Content Marketing is hard; don’t let anyone tell you that it is easy. I’m not pessimistic, but it is a known reality that content marketing needs time to show results. It takes years of hard work and consistency to build that content marketing growth curve.
After years of effort, my personal marketing blog finally reached 100,000 monthly visits this year. I’m not here to boast about how I accomplished this, as it took me nine years. I probably have a lengthy list of things you should avoid doing to accomplish this task in less time.
I achieved this figure entirely on my own; granted, I occasionally collaborated with freelancers to develop content or assist with SEO, but it has been a solitary struggle to reach this level. Almost all the groundwork that was required to do this was established in the previous five years.
Bursting the Marketing Knowledge Bubble
The idea of starting the blog occurred somewhere at the beginning of 2012. I couldn’t get enough resources on marketing that addressed the issue from an Indian perspective. Thus, the concept was straightforward: read as much as possible, experiment at work, or undertake a side project and document the experience on the blog.

[Stored data entries]
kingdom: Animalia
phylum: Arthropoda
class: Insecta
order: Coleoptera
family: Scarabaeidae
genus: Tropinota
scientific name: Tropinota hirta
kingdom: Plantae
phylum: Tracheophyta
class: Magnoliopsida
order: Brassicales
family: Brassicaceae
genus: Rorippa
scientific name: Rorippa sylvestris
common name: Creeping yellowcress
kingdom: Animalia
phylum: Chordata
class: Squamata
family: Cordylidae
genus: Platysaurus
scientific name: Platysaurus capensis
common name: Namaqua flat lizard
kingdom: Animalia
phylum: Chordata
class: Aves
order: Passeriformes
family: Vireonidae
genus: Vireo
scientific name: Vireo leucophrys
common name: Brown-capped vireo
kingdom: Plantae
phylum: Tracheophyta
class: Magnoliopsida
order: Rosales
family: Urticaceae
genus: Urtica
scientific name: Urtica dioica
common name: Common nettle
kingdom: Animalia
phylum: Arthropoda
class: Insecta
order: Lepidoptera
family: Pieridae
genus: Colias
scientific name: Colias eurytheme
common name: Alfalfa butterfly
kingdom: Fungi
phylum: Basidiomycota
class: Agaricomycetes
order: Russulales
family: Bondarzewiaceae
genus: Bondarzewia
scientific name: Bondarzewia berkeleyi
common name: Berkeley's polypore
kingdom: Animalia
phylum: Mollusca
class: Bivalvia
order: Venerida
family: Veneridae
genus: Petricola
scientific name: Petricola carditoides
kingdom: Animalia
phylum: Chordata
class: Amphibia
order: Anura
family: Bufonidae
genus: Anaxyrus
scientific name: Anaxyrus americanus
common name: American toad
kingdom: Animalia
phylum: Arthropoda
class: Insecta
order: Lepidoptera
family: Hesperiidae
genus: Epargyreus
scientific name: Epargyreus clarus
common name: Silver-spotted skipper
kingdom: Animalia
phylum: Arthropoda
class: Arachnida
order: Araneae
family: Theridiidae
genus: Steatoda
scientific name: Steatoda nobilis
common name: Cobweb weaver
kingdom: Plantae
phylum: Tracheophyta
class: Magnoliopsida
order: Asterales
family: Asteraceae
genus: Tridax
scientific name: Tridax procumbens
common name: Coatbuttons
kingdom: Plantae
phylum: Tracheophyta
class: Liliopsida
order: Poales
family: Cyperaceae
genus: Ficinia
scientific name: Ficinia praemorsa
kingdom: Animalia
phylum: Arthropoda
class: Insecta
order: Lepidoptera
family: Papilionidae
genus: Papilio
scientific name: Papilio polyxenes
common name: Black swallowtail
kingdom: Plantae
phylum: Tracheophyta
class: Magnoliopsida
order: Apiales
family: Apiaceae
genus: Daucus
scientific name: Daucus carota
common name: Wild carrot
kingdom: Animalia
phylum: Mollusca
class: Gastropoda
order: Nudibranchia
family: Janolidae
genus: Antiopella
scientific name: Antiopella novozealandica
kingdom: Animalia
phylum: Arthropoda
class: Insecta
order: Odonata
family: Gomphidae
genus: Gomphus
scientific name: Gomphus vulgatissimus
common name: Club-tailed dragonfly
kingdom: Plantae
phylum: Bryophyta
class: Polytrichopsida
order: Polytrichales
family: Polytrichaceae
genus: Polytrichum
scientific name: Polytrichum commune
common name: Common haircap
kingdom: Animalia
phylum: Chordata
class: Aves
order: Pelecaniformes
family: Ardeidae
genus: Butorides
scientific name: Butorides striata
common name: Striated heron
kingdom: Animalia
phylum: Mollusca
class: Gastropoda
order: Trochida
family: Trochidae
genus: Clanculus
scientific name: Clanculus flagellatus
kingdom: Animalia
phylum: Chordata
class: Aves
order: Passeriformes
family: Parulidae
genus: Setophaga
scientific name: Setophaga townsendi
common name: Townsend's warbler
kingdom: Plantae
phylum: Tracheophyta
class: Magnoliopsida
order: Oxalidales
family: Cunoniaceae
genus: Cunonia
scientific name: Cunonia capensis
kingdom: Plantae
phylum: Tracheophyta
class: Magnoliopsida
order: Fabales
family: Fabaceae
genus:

Jobs:
- A) Reproduce the marketing blog text word for word, starting at "Content Marketing is" and ending at "in less time.".
- B) List every number in the marketing blog text, whether it is written in digits or spelled out.

Answer list:
- A)
Content Marketing is hard; don’t let anyone tell you that it is easy. I’m not pessimistic, but it is a known reality that content marketing needs time to show results. It takes years of hard work and consistency to build that content marketing growth curve.
After years of effort, my personal marketing blog finally reached 100,000 monthly visits this year. I’m not here to boast about how I accomplished this, as it took me nine years. I probably have a lengthy list of things you should avoid doing to accomplish this task in less time.

- B)
100,000
nine
five
2012